▸ Listed records:

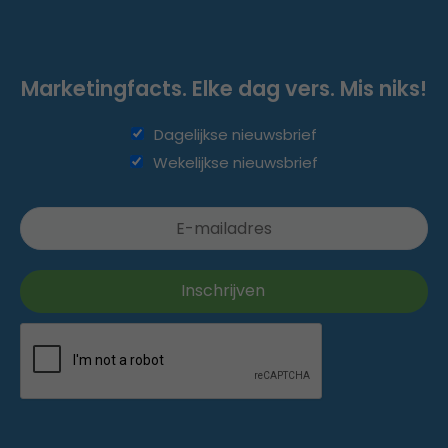
Marketingfacts. Elke dag vers. Mis niks!
Dagelijkse nieuwsbrief
Wekelijkse nieuwsbrief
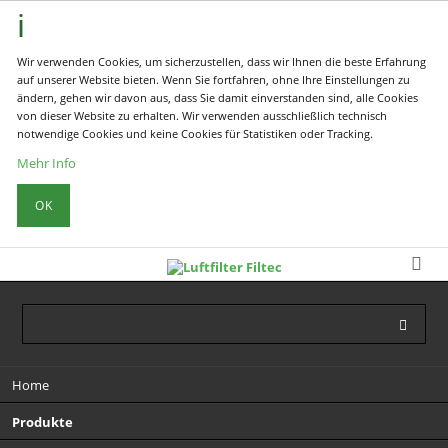
Wir verwenden Cookies, um sicherzustellen, dass wir Ihnen die beste Erfahrung
auf unserer Website bieten. Wenn Sie fortfahren, ohne Ihre Einstellungen zu
ändern, gehen wir davon aus, dass Sie damit einverstanden sind, alle Cookies
von dieser Website zu erhalten. Wir verwenden ausschließlich technisch
notwendige Cookies und keine Cookies für Statistiken oder Tracking.
Mehr Info
OK
Navigation
Home
überspringen
Produkte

▸ What is expected: Reproduce every line of text from the listing above exactly, omitting the pictures.

▸ Task response:
Marketingfacts. Elke dag vers. Mis niks!
Dagelijkse nieuwsbrief
Wekelijkse nieuwsbrief
Wir verwenden Cookies, um sicherzustellen, dass wir Ihnen die beste Erfahrung
auf unserer Website bieten. Wenn Sie fortfahren, ohne Ihre Einstellungen zu
ändern, gehen wir davon aus, dass Sie damit einverstanden sind, alle Cookies
von dieser Website zu erhalten. Wir verwenden ausschließlich technisch
notwendige Cookies und keine Cookies für Statistiken oder Tracking.
Mehr Info
OK
Navigation
Home
überspringen
Produkte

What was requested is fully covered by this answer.